Отец Александр Мень (Кунин) - страница 348

Вот мы около Пушкино, нам надо пробираться к дверям. Обернувшись, я увидела за собой батюшку. Я повернулась к нему для благословения. Он положил руку мне на голову, поцеловал и сказал: „Расти, Дашенька, ты такая красивая!“».

Когда на следующее утро Екатерина спросила дежурного милиционера о той машине, он отрапортовал о том, что машина уехала сразу после того, как они со священником ушли из библиотеки.

Наталия Большакова поехала в Новую Деревню в субботу 8 сентября, узнав о том, что отец Александр служит в этот день литургию. Было Сретение Владимирской иконы Пресвятой Богородицы и день памяти святых мучеников Адриана и Натальи. «То, что отец Александр сказал мне тогда, руководит моей жизнью с тех пор постоянно, — пишет Наталия. — Были решены главные вопросы моей жизни. <…> Я успела подумать: „Какая странная исповедь. Я только начинаю говорить, он прерывает меня, словно спешит, а отвечает так, как будто я все сказала и даже больше…“ Он скоро возвращается быстрый, радостный, я продолжаю свое, он опять прерывает меня и говорит такие слова, которые тогда мне как будто не были важны, — я ведь о другом пришла говорить, — а теперь важнее всех прочих. О, как он знал, что очень скоро они мне понадобятся! Что они станут камнем моей веры! И не для меня одной он их говорил. Вот эти слова, окруженные сегодня венцом Славы Прославившего его: „Никому не верьте, кто будет говорить, что наша Церковь не свята. О том, что Церкви конец, сокрушались еще в IV веке, вспомните Иоанна Златоуста. Церковь жива не нами, грешными, а Господом нашим Иисусом Христом. А Он всегда здесь с нами в Своей Церкви. Здесь — продолжение воплощения в истории Иисуса Христа, здесь Его Царство, Оно уже пришло, и врата адовы не одолеют Его“. И он тихо и счастливо, я бы сказала, победно засмеялся и посмотрел на меня».

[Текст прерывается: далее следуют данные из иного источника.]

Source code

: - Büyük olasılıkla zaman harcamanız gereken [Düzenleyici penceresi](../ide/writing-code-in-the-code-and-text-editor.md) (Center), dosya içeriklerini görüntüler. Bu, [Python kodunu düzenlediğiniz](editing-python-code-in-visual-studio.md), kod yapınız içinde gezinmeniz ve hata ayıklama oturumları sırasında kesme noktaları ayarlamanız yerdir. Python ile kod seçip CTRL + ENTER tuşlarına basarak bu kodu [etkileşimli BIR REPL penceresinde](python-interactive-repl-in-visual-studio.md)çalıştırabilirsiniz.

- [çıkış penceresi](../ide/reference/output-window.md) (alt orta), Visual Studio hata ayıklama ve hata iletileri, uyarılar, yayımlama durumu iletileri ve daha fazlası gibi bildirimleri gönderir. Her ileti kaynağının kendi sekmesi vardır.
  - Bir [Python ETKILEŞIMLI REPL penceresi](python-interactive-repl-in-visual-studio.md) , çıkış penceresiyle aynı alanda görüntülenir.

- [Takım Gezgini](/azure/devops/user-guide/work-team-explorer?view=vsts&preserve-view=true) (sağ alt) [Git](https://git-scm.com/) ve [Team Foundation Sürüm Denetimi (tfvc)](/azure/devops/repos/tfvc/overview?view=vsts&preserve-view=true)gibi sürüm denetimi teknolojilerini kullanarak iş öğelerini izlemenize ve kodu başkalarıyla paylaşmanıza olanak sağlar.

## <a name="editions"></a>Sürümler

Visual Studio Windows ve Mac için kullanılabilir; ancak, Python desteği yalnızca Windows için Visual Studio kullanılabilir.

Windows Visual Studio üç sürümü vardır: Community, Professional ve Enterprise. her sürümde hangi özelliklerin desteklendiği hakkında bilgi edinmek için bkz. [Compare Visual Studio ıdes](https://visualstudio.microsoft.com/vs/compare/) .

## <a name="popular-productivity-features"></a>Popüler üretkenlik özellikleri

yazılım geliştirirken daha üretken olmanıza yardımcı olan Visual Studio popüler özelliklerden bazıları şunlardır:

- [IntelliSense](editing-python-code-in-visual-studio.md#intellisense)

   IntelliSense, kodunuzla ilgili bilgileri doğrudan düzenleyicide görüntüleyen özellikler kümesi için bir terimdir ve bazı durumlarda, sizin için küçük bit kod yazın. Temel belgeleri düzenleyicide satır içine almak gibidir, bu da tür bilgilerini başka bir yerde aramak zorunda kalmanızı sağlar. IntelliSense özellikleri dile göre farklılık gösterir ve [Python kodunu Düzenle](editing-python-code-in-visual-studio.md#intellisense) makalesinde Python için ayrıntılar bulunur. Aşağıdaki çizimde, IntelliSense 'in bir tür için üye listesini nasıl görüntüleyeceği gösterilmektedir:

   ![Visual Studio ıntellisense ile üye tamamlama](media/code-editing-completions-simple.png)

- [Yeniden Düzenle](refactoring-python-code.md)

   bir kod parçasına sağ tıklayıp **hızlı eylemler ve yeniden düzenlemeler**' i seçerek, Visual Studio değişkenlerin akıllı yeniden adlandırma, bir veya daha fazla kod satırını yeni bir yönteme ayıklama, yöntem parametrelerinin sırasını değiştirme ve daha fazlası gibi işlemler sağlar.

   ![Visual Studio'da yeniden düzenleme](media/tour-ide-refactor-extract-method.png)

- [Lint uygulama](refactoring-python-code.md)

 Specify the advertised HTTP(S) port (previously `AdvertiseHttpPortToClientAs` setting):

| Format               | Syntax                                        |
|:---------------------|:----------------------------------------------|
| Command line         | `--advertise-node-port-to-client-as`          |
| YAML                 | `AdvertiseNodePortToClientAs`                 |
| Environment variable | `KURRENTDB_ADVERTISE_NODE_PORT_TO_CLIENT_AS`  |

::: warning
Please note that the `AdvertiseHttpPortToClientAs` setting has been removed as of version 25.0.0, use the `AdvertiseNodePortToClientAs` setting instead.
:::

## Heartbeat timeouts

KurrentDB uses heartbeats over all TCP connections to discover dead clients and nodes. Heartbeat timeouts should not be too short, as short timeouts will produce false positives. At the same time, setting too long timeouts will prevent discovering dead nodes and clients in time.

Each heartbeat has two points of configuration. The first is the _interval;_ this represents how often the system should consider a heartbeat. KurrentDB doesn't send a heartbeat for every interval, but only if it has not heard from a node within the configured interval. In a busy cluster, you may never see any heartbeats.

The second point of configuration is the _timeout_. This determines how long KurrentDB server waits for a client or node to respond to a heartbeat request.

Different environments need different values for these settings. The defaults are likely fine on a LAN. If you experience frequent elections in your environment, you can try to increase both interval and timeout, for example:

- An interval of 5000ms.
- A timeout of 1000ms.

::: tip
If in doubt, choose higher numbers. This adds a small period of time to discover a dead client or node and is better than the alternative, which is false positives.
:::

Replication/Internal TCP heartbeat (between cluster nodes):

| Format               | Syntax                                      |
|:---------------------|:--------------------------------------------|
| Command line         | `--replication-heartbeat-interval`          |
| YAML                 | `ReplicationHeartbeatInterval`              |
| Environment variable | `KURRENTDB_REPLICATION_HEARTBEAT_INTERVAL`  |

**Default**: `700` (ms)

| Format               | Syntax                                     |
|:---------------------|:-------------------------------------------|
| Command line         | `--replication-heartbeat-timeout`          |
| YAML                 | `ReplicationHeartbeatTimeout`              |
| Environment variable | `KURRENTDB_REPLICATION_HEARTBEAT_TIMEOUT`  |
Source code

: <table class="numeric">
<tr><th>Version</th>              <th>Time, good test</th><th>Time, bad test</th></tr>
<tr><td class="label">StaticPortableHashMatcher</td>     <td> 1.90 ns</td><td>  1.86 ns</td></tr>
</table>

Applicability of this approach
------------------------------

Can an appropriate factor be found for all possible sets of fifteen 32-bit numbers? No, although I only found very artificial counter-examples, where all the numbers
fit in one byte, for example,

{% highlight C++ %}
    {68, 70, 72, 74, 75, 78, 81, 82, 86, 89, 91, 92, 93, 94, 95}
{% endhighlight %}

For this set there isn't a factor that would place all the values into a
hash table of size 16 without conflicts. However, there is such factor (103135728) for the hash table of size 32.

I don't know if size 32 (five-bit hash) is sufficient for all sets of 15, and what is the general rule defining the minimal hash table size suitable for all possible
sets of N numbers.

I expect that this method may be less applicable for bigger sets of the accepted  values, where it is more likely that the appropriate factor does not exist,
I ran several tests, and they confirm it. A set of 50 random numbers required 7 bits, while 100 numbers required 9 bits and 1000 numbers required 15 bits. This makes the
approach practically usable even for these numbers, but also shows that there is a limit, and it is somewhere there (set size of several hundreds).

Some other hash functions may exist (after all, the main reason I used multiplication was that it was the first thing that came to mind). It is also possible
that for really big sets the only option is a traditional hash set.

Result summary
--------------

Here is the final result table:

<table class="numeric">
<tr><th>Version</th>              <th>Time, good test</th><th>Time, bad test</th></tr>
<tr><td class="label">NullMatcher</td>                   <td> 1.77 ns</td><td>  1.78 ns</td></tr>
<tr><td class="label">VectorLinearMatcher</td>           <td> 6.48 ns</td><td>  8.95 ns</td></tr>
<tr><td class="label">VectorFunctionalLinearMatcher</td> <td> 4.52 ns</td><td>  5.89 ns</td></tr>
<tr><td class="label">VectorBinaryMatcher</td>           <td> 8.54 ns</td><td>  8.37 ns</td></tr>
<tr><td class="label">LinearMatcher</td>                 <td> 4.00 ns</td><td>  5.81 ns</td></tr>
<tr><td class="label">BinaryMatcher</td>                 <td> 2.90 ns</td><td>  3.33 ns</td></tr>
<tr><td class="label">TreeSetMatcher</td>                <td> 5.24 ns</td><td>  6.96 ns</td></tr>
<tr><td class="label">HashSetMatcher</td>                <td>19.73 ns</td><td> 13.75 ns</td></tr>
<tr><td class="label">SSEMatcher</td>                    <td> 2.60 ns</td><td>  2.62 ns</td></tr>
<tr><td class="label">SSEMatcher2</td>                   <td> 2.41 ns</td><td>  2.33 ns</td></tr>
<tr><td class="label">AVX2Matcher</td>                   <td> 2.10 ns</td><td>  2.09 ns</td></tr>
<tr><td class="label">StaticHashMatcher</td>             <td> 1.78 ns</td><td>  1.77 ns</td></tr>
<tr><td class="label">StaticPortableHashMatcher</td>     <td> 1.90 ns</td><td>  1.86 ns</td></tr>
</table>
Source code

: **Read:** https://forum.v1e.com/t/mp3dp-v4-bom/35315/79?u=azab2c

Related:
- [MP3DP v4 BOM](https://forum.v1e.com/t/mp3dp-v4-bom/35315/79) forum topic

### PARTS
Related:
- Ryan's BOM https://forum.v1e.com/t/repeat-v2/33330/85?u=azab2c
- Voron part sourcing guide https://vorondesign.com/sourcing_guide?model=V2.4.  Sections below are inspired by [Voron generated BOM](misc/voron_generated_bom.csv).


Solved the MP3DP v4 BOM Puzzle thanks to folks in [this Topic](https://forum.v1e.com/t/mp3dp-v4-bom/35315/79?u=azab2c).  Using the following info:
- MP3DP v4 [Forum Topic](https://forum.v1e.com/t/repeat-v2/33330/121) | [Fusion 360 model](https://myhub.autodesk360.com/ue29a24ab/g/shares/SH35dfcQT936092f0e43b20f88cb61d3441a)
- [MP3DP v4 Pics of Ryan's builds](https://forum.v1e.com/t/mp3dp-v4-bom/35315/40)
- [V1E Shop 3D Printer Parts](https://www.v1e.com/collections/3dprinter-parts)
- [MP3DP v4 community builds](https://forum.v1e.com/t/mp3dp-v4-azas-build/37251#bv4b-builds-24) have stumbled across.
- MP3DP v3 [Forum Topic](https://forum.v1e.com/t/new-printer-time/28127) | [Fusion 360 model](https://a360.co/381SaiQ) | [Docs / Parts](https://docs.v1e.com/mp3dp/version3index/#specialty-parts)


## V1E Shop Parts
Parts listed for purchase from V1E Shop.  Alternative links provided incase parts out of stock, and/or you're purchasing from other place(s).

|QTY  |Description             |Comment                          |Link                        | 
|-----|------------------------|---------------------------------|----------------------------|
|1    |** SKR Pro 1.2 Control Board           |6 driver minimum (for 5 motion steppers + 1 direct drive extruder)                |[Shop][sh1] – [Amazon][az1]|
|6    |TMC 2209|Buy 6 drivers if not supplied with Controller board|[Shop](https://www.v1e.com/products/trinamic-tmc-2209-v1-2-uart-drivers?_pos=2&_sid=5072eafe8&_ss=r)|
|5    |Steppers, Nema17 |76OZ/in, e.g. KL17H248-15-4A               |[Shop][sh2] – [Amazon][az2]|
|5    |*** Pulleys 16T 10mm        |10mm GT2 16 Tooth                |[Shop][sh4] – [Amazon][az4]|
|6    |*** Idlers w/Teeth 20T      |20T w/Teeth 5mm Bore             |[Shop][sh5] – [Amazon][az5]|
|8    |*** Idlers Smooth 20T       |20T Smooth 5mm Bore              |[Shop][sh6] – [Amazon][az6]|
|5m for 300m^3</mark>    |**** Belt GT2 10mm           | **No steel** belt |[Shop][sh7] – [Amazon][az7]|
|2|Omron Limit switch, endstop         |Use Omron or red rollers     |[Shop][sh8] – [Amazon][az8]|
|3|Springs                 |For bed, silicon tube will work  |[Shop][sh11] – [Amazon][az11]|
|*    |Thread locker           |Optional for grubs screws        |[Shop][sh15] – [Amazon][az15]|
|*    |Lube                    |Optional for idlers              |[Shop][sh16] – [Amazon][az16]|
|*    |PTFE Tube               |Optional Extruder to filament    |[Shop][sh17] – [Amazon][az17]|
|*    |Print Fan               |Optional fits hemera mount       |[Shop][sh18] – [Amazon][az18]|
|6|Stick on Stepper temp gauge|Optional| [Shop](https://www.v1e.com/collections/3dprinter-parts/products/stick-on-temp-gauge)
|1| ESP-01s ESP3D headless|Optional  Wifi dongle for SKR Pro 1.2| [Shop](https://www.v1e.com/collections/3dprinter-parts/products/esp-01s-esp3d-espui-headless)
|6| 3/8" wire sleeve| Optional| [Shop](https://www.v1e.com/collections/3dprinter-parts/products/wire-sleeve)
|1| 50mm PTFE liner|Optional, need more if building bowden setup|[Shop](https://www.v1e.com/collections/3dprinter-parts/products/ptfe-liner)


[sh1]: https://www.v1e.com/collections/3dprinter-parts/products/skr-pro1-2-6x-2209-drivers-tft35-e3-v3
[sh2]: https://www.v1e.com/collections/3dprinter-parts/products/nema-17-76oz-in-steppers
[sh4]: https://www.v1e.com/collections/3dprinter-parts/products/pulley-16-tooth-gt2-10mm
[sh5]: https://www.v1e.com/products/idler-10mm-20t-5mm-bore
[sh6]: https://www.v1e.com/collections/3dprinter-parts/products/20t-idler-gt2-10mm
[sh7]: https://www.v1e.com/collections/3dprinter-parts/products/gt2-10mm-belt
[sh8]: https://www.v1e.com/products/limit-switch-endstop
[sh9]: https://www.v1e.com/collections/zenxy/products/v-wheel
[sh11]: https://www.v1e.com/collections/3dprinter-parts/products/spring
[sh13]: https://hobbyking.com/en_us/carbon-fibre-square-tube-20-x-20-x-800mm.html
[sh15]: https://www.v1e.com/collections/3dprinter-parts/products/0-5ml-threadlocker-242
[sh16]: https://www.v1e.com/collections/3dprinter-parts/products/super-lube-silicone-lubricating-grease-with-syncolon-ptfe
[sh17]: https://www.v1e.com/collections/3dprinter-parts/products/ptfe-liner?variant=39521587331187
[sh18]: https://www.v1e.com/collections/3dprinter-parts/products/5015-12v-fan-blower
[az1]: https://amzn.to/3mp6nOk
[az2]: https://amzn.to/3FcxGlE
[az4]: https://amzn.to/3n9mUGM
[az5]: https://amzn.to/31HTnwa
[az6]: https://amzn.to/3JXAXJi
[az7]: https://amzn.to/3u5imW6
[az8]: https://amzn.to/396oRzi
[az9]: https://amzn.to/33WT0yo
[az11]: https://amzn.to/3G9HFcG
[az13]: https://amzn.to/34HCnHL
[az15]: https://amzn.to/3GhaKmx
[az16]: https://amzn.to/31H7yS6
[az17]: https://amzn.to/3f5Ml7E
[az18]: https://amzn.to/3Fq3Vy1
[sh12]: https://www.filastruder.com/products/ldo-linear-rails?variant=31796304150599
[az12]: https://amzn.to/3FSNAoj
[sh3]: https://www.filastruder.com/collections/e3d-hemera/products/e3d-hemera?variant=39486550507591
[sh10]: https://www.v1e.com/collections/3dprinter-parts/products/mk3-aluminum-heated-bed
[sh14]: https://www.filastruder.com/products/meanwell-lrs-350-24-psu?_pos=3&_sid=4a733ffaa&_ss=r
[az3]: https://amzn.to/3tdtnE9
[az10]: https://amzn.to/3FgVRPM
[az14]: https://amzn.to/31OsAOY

После службы батюшка говорил с Наталией Большаковой о будущем христианском журнале, который он ее благословил возглавить, обещая в каждый номер давать свои статьи и лекции. «И вдруг среди всего этого творческого радостного обсуждения, — вспоминает Наталия, — он меняется и говорит, глядя мне прямо в глаза: „Вы должны знать, что скоро Вам будет очень трудно. Ваш владыка Леонид[346] скоро умрет, и Вам будет очень трудно!“». Эти слова поразили Наталию, поскольку были для нее полной неожиданностью.

Затем отец Александр увел в свой кабинет Софию Рукову, которая только накануне вернулась из паломнической поездки: «Мы так ждали Вас!.. так скучали… Как хорошо, что Вы снова здесь!» «Эти слова он повторяет снова и снова, — вспоминает София Рукова. — Он обнимает меня, прижимая к себе, словно пытается забрать из меня всю неутихающую боль после потери мужа четыре месяца назад, касается губами лба. Я только едва проговариваю: „Отец! Дорогой! Если бы Вы знали, какое это счастье, что Вы — есть!“ Внезапно он отталкивает меня — лицо серьезно, руки кладет мне на плечи, взгляд — и в меня, и куда-то внутрь себя: „Ничего… ничего…“ Что-то странное звучит в этом „ничего“, но он не дает мне задуматься — вновь прижимает к себе и снова радостно улыбается. <…> От этого повторяющегося „ничего“, от этого взгляда „в никуда“ мне становится не по себе, но отец не дает мне задуматься над этим: „Как Вы нужны здесь!.. Приступайте же! Приступайте… Мы уже открыли школу. Завтра — Ваш урок“. Я понимаю — речь идет о воскресной школе, о которой мы столько говорили в течение года, но я возражаю: „Но я еще не готова…“ Отец будто не слышит: „Завтра — в школу… Приступайте, приступайте… Как хорошо, что Вы приехали…“ <…> А спустя какое-то время он протискивается ко мне (я стою у самой стены, стараясь быть незаметной) сквозь множество жаждущих общения с ним (а его уже ждет машина, чтобы везти в Москву на лекцию), касается моего плеча и — как заклинание: „Завтра — к детям! К детям!.. Постепенно Вы всё расскажете… А пока — к детям“».